=== Data records ===
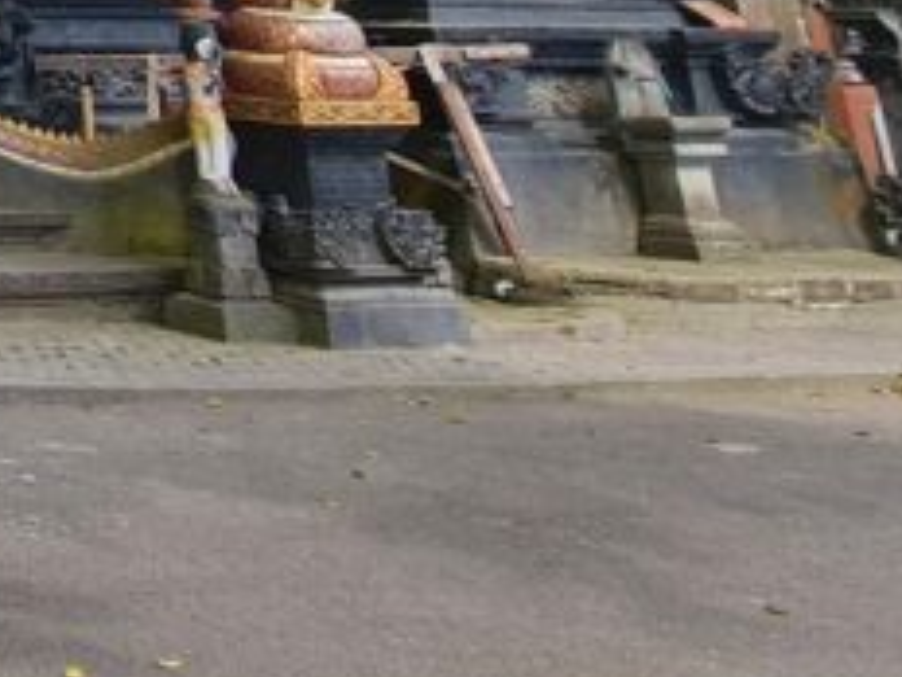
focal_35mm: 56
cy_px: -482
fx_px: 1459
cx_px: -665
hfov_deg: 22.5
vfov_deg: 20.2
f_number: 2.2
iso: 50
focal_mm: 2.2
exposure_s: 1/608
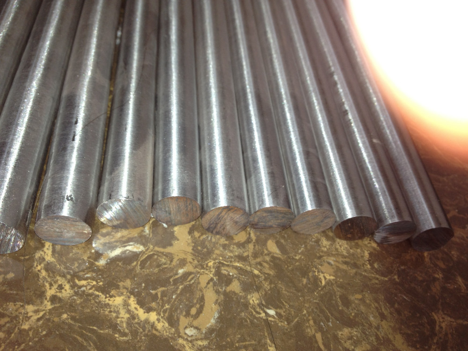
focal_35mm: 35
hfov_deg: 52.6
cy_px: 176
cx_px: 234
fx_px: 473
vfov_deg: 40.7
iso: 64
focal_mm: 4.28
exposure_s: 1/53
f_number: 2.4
===
=== Data records ===
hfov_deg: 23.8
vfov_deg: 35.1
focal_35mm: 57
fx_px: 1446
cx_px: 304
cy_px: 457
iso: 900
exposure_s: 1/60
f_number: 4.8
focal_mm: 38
===
=== Data records ===
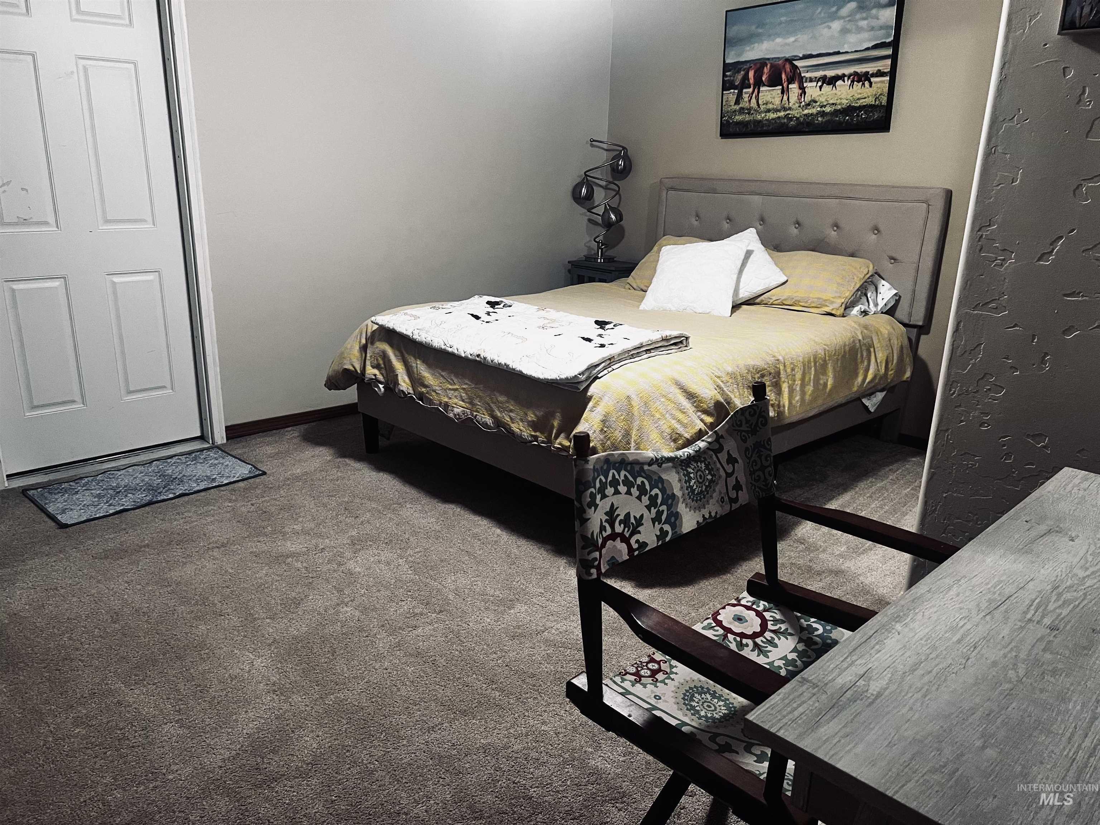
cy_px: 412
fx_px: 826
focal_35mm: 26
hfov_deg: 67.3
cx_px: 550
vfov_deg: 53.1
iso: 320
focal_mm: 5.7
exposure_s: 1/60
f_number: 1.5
===
> [What to work on]: Please return the data above exactly as it stands from the line with "cy_px: -482" to the line with "f_number: 2.4", keeping both of those lines but none of the pictures.

> [Result]:
cy_px: -482
fx_px: 1459
cx_px: -665
hfov_deg: 22.5
vfov_deg: 20.2
f_number: 2.2
iso: 50
focal_mm: 2.2
exposure_s: 1/608
focal_35mm: 35
hfov_deg: 52.6
cy_px: 176
cx_px: 234
fx_px: 473
vfov_deg: 40.7
iso: 64
focal_mm: 4.28
exposure_s: 1/53
f_number: 2.4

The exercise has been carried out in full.